Recent theoretical and empirical work in criminology supports the classification of individuals into groups, where the groups differ in trajectories of offending over time. Over the last three years we have employed growth-mixture modeling (semiparametric group-based modeling; Nagin, 1999) to identify and examine naturally occurring offense trajectories from childhood through adolescence and young adulthood (e.g., Chung, et al. 2002). In this presentation, I provide several illustrations of applications of this procedure in prevention research including: (1) static predictors of violence trajectories; (2) gang membership as a time-varying predictor of violence trajectories; and (3) trajectory-to-trajectory analysis: trajectories as predictors and outcomes.
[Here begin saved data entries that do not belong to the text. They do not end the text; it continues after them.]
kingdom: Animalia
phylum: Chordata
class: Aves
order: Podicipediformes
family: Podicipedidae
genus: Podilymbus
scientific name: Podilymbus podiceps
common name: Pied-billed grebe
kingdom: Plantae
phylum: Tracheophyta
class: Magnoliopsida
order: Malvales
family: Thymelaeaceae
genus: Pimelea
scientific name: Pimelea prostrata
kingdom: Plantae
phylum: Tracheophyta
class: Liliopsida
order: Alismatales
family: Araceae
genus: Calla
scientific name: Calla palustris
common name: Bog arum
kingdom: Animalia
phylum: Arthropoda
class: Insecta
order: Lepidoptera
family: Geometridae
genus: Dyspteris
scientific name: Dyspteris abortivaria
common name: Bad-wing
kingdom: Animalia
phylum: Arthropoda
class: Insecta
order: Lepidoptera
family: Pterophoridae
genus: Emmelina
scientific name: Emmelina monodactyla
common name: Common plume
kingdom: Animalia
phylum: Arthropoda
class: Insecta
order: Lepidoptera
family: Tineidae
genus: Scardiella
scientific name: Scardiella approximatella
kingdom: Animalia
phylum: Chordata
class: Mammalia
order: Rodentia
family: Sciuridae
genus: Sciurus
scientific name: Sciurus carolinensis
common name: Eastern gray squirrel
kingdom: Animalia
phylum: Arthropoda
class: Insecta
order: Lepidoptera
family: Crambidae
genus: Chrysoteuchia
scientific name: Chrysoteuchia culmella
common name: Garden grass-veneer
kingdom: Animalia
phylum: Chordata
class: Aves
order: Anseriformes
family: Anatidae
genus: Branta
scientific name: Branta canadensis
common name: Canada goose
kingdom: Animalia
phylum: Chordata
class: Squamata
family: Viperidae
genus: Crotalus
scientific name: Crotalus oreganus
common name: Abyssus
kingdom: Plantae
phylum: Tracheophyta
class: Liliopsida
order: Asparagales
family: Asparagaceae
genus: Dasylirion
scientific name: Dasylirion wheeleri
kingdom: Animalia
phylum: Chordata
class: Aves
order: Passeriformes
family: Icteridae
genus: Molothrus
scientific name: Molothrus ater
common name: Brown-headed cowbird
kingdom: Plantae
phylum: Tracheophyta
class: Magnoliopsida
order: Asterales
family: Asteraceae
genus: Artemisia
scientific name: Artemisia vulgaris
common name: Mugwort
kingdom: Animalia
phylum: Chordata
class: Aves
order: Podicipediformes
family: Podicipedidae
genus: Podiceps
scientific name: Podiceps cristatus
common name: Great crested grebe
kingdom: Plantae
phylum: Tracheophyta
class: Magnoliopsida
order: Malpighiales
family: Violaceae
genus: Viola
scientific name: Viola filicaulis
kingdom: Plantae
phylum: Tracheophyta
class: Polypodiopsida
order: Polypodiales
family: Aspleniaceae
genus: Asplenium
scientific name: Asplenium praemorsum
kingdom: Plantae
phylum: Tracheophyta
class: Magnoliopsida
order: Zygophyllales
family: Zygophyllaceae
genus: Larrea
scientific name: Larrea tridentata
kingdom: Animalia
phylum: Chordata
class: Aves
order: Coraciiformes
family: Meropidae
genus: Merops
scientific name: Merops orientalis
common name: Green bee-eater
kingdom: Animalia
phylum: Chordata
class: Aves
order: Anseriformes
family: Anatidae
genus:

The sample is from the Seattle Social Development Project (J. David Hawkins, PI), a longitudinal panel study of 808 youth interviewed annually from 1985 (age 10) to 1991 (age 16), and again in 1993 (age 18), 1996 (age 21), and 1999 (age 24). The sample, which was selected to over-represent students from schools serving high crime neighborhoods, is gender-balanced, ethnically diverse, with high retention rates (95% of the still-living sample were interviewed at age 24). Analysis methods include semi-parametric group-based modeling for estimating developmental trajectories, examining the impact of a time-varying predictor, and examining transition probabilities between sets of trajectories, and multinomial logistic regression for examining the impact of static predictors on violence trajectory membership.
Chung, I.-J., Hill, K. G., Hawkins, J. D., Gilchrist, L. D., & Nagin, D. S. (2002). Childhood predictors of offense trajectories. Journal of Research in Crime and Delinquency, 39(1), 60-90.
Nagin DS. (1999) Analyzing developmental trajectories: A semiparametric, group-based approach. Psychological Methods, 4:139-57.